* What to produce
Write out the data below exactly, beginning with the first line and ending once the line that has "thumb cmc: (158, 122)" is written.
----------------
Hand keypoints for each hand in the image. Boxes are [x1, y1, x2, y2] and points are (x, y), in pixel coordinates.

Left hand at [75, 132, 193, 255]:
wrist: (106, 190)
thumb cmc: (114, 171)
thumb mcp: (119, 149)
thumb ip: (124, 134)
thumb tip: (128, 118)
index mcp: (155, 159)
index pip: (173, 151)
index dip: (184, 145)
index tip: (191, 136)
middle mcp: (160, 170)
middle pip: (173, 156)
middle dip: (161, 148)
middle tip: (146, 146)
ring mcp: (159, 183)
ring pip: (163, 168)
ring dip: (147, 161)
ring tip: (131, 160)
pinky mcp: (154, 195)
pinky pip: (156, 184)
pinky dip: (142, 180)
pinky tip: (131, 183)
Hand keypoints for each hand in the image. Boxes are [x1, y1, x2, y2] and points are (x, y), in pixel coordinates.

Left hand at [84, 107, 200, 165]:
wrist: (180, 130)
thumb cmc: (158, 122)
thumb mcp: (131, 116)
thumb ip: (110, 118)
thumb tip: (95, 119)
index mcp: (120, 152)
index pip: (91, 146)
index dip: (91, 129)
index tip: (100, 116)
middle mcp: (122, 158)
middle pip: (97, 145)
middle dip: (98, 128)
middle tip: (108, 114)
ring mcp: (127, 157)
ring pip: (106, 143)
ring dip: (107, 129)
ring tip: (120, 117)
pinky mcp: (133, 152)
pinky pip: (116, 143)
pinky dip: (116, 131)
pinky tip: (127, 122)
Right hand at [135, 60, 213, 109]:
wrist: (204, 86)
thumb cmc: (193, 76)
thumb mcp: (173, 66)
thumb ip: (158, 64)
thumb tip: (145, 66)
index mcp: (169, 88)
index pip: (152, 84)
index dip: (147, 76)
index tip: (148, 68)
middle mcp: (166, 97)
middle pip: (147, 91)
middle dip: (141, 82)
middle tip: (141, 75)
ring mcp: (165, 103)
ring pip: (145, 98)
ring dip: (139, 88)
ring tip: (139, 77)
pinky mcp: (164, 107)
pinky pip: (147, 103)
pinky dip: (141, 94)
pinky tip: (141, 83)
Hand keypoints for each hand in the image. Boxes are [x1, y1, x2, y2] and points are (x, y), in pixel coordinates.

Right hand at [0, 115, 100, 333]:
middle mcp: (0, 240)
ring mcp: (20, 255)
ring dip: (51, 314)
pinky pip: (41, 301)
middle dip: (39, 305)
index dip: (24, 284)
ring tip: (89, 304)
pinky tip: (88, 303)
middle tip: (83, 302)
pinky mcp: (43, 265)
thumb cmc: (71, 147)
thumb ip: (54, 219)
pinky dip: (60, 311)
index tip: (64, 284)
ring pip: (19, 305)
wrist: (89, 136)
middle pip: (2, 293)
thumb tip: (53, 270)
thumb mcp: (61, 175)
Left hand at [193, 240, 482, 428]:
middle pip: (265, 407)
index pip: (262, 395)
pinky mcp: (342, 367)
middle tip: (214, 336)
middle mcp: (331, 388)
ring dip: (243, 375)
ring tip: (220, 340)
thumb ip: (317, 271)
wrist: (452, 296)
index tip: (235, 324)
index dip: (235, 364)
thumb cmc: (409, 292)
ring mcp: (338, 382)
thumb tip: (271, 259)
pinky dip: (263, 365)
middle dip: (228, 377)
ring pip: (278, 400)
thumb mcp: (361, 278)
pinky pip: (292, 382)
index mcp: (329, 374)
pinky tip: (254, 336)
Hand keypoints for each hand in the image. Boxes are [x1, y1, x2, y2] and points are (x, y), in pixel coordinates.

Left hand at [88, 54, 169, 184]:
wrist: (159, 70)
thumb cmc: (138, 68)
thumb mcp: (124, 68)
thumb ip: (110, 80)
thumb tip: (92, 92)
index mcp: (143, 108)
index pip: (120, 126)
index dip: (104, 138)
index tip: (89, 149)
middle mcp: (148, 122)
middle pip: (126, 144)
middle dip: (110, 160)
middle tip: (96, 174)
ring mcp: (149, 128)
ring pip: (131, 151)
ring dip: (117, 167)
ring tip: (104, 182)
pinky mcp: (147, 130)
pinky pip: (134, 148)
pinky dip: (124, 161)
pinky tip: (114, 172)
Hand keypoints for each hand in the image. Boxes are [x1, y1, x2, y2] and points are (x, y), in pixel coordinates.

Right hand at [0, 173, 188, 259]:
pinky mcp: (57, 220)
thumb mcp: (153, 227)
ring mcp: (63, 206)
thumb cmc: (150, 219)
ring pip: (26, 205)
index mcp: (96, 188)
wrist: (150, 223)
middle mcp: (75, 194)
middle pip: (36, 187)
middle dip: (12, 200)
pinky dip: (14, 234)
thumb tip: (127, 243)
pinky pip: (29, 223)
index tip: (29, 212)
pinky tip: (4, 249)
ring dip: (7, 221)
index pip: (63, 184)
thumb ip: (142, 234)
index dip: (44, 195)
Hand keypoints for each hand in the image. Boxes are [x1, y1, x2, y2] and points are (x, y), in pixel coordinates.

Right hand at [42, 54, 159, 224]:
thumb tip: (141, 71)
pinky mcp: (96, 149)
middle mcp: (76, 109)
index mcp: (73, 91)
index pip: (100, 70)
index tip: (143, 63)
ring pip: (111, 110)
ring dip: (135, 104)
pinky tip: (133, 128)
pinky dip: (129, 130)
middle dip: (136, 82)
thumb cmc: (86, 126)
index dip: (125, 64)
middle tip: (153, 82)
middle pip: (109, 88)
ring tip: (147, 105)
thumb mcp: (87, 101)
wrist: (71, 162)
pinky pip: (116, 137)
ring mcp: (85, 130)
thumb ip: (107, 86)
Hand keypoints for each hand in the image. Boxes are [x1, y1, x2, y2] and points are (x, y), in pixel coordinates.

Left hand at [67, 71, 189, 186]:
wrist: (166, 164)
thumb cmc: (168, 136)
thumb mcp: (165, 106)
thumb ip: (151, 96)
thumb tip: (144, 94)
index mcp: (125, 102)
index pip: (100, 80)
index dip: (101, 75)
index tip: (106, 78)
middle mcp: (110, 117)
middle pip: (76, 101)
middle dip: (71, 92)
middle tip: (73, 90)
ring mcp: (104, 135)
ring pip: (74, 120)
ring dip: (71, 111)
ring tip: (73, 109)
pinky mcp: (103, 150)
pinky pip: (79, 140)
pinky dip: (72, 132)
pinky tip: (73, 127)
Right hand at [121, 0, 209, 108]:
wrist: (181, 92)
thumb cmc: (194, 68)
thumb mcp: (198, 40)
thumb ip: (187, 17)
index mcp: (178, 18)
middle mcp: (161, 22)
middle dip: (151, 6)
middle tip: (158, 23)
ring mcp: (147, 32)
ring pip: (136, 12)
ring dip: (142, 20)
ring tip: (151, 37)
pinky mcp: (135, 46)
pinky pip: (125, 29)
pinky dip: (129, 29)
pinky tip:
----------------
* Answer to this problem
Hand keypoints for each hand in the image. Boxes are [x1, y1, x2, y2] and points are (x, y), in pixel coordinates.

Left hand at [75, 132, 193, 255]:
wrist: (106, 190)
thumb cmc: (114, 171)
thumb mcp: (119, 149)
thumb ip: (124, 134)
thumb tip: (128, 118)
index mcp: (155, 159)
index pip: (173, 151)
index dip: (184, 145)
index tip: (191, 136)
middle mcp: (160, 170)
middle pip: (173, 156)
middle dip: (161, 148)
middle tip: (146, 146)
ring mcp: (159, 183)
ring pip: (163, 168)
ring dip: (147, 161)
ring tip: (131, 160)
pinky mcp: (154, 195)
pinky pip: (156, 184)
pinky dip: (142, 180)
pinky tip: (131, 183)
Hand keypoints for each hand in the image. Boxes are [x1, y1, x2, y2] and points are (x, y), in pixel coordinates.

Left hand at [84, 107, 200, 165]:
wrist: (180, 130)
thumb cmc: (158, 122)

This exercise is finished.